A security researcher has found a way to hijack your beloved drone, or your radio-controlled boat, helicopter, boat or plane. It could prove to be the most annoying thing in the world, but it could also help security forces keep drones from restricted areas.

Jonathan Andersson, manager of the Advanced Security Research Group at Trend Micro DVLabs, came up with the method to target the DSMx protocol that is used in drones and other radio-controlled toys all over the world. He presented his findings, together with a device dubbed Icarus, at the PacSec security conference in Tokyo.

Icarus exploits a major security flaw

Andersson made Icarus with off-the-shelf parts and he can use it to take control of a drone or other device in moments. Essentially you’re locked out of your own drone when Icarus extracts the pairing information from the DSMx receiver and then takes advantage of a vulnerability in the timing to send its own control packets that cause the drone to ignore the actual owner’s controller.

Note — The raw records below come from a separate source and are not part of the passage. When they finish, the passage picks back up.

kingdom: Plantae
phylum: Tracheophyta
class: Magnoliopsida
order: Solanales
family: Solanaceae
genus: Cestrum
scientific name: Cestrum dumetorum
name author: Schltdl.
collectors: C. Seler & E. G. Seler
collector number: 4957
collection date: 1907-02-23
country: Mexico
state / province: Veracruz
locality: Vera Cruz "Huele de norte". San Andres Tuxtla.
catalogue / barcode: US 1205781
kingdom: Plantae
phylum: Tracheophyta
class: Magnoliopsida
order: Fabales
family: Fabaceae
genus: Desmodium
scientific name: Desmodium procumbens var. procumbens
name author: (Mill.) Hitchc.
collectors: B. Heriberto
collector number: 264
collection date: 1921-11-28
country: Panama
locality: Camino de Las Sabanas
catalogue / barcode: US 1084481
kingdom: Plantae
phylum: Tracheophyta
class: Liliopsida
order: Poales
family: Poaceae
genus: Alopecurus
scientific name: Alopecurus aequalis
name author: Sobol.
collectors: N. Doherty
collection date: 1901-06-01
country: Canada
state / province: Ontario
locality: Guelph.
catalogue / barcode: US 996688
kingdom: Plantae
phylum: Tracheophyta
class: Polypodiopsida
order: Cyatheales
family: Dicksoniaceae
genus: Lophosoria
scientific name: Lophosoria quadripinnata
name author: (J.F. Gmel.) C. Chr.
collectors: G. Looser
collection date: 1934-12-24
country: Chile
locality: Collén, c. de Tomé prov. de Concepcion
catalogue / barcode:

There simply isn’t the level of encryption you’d expect from the DSMx protocol and that gives Icarus an easy point of entry.

“My guess is that it will not be easy to completely remedy the situation. The manufacturers and partners in the ecosystem sell standalone radio transmitters, models of all kinds, transmitters that come with models and standalone receivers,” Andersson told Ars Technica. “Only a certain set of standalone transmitters have a firmware upgrade capability, though the fix is needed on the model/receiver side.”

Better than shooting drones down

As drones become ubiquitous then the regulations are tightening up, with licensing and no-fly zones. While these safeguards are in place, though, anybody can order a drone and completely ignore the safety requirements and there really isn’t much we can do apart from shoot them out the sky.

We have seen some left-field options that include autonomous drones with nets, but this is the cleanest way to take a drone out that we’ve seen so far if you discount surface to air missiles that come with their own risks.

So there’s definitely a market for a commercial device that can take control of a drone and take it out of restricted zone. That could be an airport or it could be a big sporting event or concerts, which are increasingly common targets for drone pilots that want to show their skills and simply get away with something for the thrill of it.

It takes your drone’s ID too

Andersson’s technique can also monitor drones in restricted areas, retrieving their unique IDs so they can be traced for further investigation by the relevant authorities.

So Icarus has got a useful, practical application. But it could also be the bane of drone owners worldwide as hackers will take great delight in taking control of their pride and joy and slamming it into the ground as they watch helplessly.